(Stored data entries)

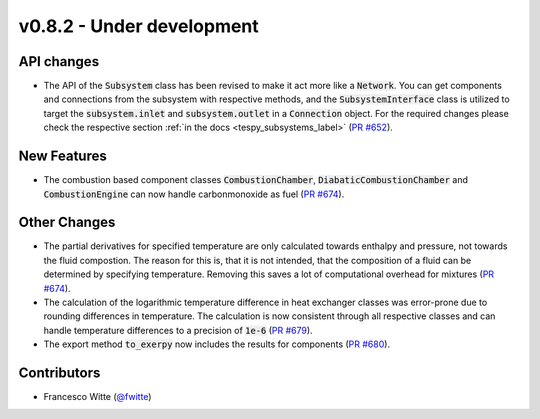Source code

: v0.8.2 - Under development
++++++++++++++++++++++++++

API changes
###########
- The API of the :code:`Subsystem` class has been revised to make it act more
  like a :code:`Network`. You can get components and connections from the
  subsystem with respective methods, and the :code:`SubsystemInterface` class
  is utilized to target the :code:`subsystem.inlet` and
  :code:`subsystem.outlet` in a :code:`Connection` object. For the required
  changes please check the respective section
  :ref:`in the docs <tespy_subsystems_label>`
  (`PR #652 <https://github.com/oemof/tespy/pull/652>`__).

New Features
############
- The combustion based component classes :code:`CombustionChamber`,
  :code:`DiabaticCombustionChamber` and :code:`CombustionEngine` can now handle
  carbonmonoxide as fuel
  (`PR #674 <https://github.com/oemof/tespy/pull/674>`__).

Other Changes
#############
- The partial derivatives for specified temperature are only calculated towards
  enthalpy and pressure, not towards the fluid compostion. The reason for this
  is, that it is not intended, that the composition of a fluid can be
  determined by specifying temperature. Removing this saves a lot of
  computational overhead for mixtures
  (`PR #674 <https://github.com/oemof/tespy/pull/674>`__).
- The calculation of the logarithmic temperature difference in heat exchanger
  classes was error-prone due to rounding differences in temperature. The
  calculation is now consistent through all respective classes and can handle
  temperature differences to a precision of :code:`1e-6`
  (`PR #679 <https://github.com/oemof/tespy/pull/679>`__).
- The export method :code:`to_exerpy` now includes the results for components
  (`PR #680 <https://github.com/oemof/tespy/pull/680>`__).

Contributors
############
- Francesco Witte (`@fwitte <https://github.com/fwitte>`__)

### Problem to solve
Apart from its pictures, the data is to be repeated exactly.

### Solution for this exercise
Source code

: v0.8.2 - Under development
++++++++++++++++++++++++++

API changes
###########
- The API of the :code:`Subsystem` class has been revised to make it act more
  like a :code:`Network`. You can get components and connections from the
  subsystem with respective methods, and the :code:`SubsystemInterface` class
  is utilized to target the :code:`subsystem.inlet` and
  :code:`subsystem.outlet` in a :code:`Connection` object. For the required
  changes please check the respective section
  :ref:`in the docs <tespy_subsystems_label>`
  (`PR #652 <https://github.com/oemof/tespy/pull/652>`__).

New Features
############
- The combustion based component classes :code:`CombustionChamber`,
  :code:`DiabaticCombustionChamber` and :code:`CombustionEngine` can now handle
  carbonmonoxide as fuel
  (`PR #674 <https://github.com/oemof/tespy/pull/674>`__).

Other Changes
#############
- The partial derivatives for specified temperature are only calculated towards
  enthalpy and pressure, not towards the fluid compostion. The reason for this
  is, that it is not intended, that the composition of a fluid can be
  determined by specifying temperature. Removing this saves a lot of
  computational overhead for mixtures
  (`PR #674 <https://github.com/oemof/tespy/pull/674>`__).
- The calculation of the logarithmic temperature difference in heat exchanger
  classes was error-prone due to rounding differences in temperature. The
  calculation is now consistent through all respective classes and can handle
  temperature differences to a precision of :code:`1e-6`
  (`PR #679 <https://github.com/oemof/tespy/pull/679>`__).
- The export method :code:`to_exerpy` now includes the results for components
  (`PR #680 <https://github.com/oemof/tespy/pull/680>`__).

Contributors
############
- Francesco Witte (`@fwitte <https://github.com/fwitte>`__)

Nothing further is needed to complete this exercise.